I saw her one last time at the state fair, where I’d gone that high-school summer with the latest of a rotating cast of friends. We were waiting in line for the Wave Swinger, that aerial carousel-sibling that flung its suspended seats in a circuit around itself.

We were watching these people in controlled flight, and then I picked out a face among the others. A pale yellow face, cradled by the blackest hair I’d never seen again after elementary school. Small doll-like features frozen in an open-mouthed smile, the expression somehow empty, an empty house with all the windows open, the air rushing through. Slowly she descended, spiraling slower and lower, until she slid out of the seat and alighted on the ground, and gravity returned to her—her ruffled white dress spilling out of the chair, the mass of her hair settling like a large bird folding its wings.

She started briskly walking to the exit, and I rushed through the entrance gate, shouted her name—it was such a common name, but she was the first person I knew with it, and it had sounded so graceful, exalted. I never knew anyone with her name intimately after that; they all seemed so unrelentingly ordinary, and perhaps I’d wanted to preserve a kind of sanctity. She turned, scanned past me, then came back to my face, and for a moment we were alone, looking at each other looking at each other.

But then over the speakers the ride operator said Everyone please be seated, and I saw that I was one of the last unseated stragglers. She shrugged, smiled, and waved. I moved to settle into my precarious chair of choice, and she turned away.
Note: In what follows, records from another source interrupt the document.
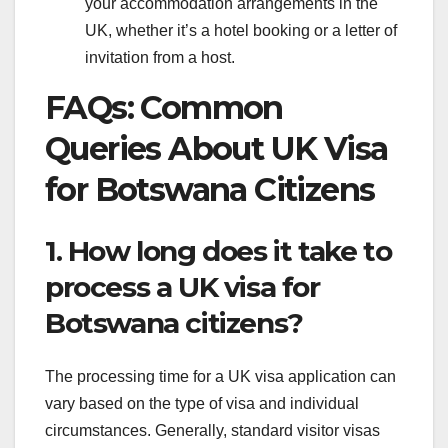
your accommodation arrangements in the
UK, whether it’s a hotel booking or a letter of
invitation from a host.
FAQs: Common
Queries About UK Visa
for Botswana Citizens
1. How long does it take to
process a UK visa for
Botswana citizens?
The processing time for a UK visa application can
vary based on the type of visa and individual
circumstances. Generally, standard visitor visas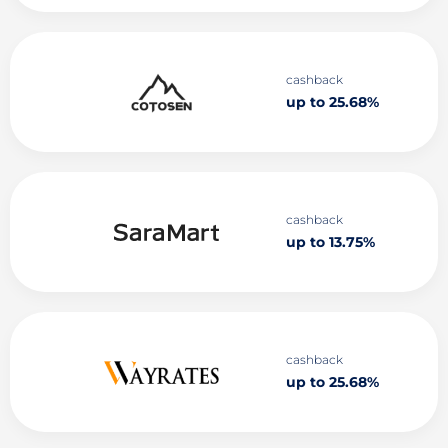
cashback
up to 25.68%
cashback
up to 13.75%
cashback
up to 25.68%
In mid-air I thought about that painted smile, looked for a flash of white among the dotted crowds. While my friends and I waited in line for funnel cake and deep-fried Oreos, my eyes kept searching, straying like a recalibrating compass needle. By nighttime, I had walked through the entire fair looking for her, but she was gone.
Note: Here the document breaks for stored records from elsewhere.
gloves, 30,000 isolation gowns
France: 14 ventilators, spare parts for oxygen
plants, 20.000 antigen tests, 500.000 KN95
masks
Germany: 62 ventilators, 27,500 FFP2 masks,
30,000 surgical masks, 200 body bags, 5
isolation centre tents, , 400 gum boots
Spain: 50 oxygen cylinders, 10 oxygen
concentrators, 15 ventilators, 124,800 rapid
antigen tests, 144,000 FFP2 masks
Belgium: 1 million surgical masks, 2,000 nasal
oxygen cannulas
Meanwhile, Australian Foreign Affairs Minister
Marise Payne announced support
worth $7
And then the moon disappeared.

In my History of Lunar Studies core lecture, which was more humanities than science, the professor projected a huge, high-definition photograph of the moon, its parts labeled like an anatomical diagram, each dark crater and mare named—they were called maria, Latin for seas, because astronomers once thought they were lunar lakes, promising of life. They turned out to be basaltic scars from eons-old volcanic eruptions, but the misnomers remained: Mare Nubium, sea of clouds; Mare Serenitatis, sea of serenity; Mare Cognitum, sea that has become known. And so on.

The professor began, They say the moon and the earth were once one body, until a collision with another planet punched a hole in the earth. What we lost accreted in the form of the moon, faithful satellite, phantom limb.

The students mmmmmm-ed deeply. I decided to transfer to the English department.

The full moon was doubled in the ocean, we were kids again in the sand and M was counting seashells, and then we were at her house, but it didn’t look anything like the one I’d been to as a child. Everything was ancient and wooded and dark, and the moonlight spilled through the open windows, draping us in a silvery gauze.

I turned to her again and she was an adult, and I was, too. She said she wanted to cut her hair, which I saw was so long it touched the floor. I picked up a pair of scissors and began to cut it, shorter and shorter, sheets of black falling to the floor, and then when she spun around I saw my own face.

Maybe the moon didn’t really disappear, and maybe M didn’t either. Maybe she’s in San Diego with a husband and kids, honeyed from the sun, selling handmade jewelry and teaching at a yoga studio. Maybe I accepted her Facebook friend request, but neither of us sent the first message. But would any of that change anything? This isn’t about anyone except her, the version of her that lived between my brain and my skull, grew into my mind.

The face in the mirror smiles when I smile. Does it matter whose face it is?